5 Medical Myths that are Scientifically Proven Wrong

You may hear some medical advice gets passed down from generation to generation. You believe it without ever questioning about them. But, with science now you can reveal the truth, whether the advice is the truth or only a myth. If you are curious about what your mothers, teachers, or elders told you, these article might help you. For, revealing facts about healthcare is also part of our medical jobs.

  1. You should drink 8 glasses of water a day

You may have been told to drink 8, 8-ounce glasses of water a day rule. But the fact is humans need 2.5 liters of fluid a day. But fluid doesn’t always mean drink water. It can come from many sources, such as coffee and from fruits, vegetables, yogurt and rice.

In fact, when you drink too much water too quickly, you will get water toxicity, a potentially life-threatening situation where kidneys can’t cope with large quantities of fluid all at once.

  1. Losing most of your Body Heat through Head

If you take a look on US Army Survival Manual’s basic principal of cold weather survival, they will tell you on how you can lose 40-45% of your body heat from an unprotected head. This myth is totally wrong.

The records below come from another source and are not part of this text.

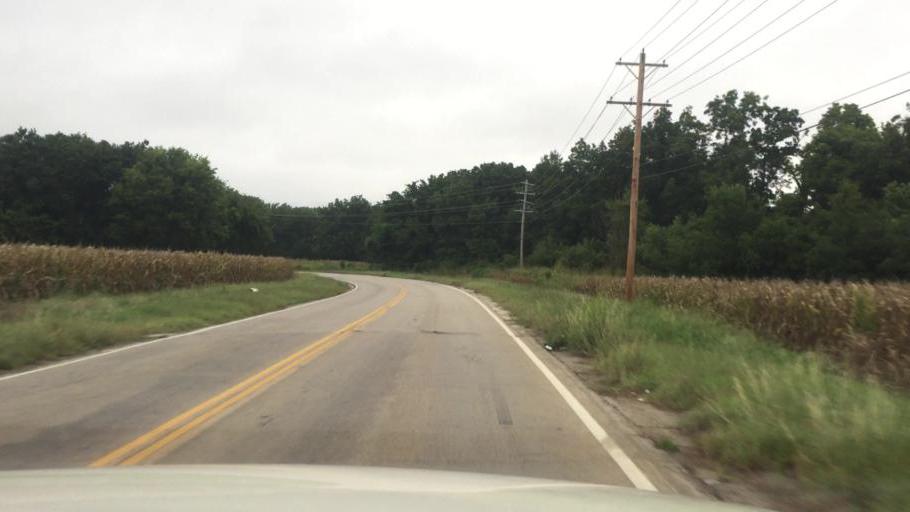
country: US
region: Kansas
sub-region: Montgomery County
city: Coffeyville
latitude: 37.0350
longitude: -95.5829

The truth is you will lose no more heat from your head than any other portion of your body. Any part of your body exposed to the cold will drop core body temperature. Remember, how emergency medical technicians treat for hypothermia? They will apply heat to your chest, neck; armpits and groin not head, right?

  1. Never Dye your Hair During Pregnancy

Even though, there is no strong evidence that show fetus is in danger when a mother dyes her hair during pregnancy. But, an insignificant amount of the chemical agents used in processing is absorbed.

  1. Drink Liquor before Beer to Stay Clear

If you think that this thing will help you to hedge a hangover, you better not believe it anymore. Alcohol is alcohol and it will get metabolized and absorbed in the same way. If you wish not to get hangovers, you better consume less or not at all.

  1. Going Out in the Cold or the Rain will Make You Sick

Remember when your mother called you back inside from playing out door in the cold? The truth is being wet and cold can certainly make you feel lousy, but it doesn’t make you sick. Cold and flu viruses are transmitted from person to person through close contact and we all tend to congregate more indoors when it’s cold or rainy outside. In fact, one study found that cooler temperature can stimulare your immune system.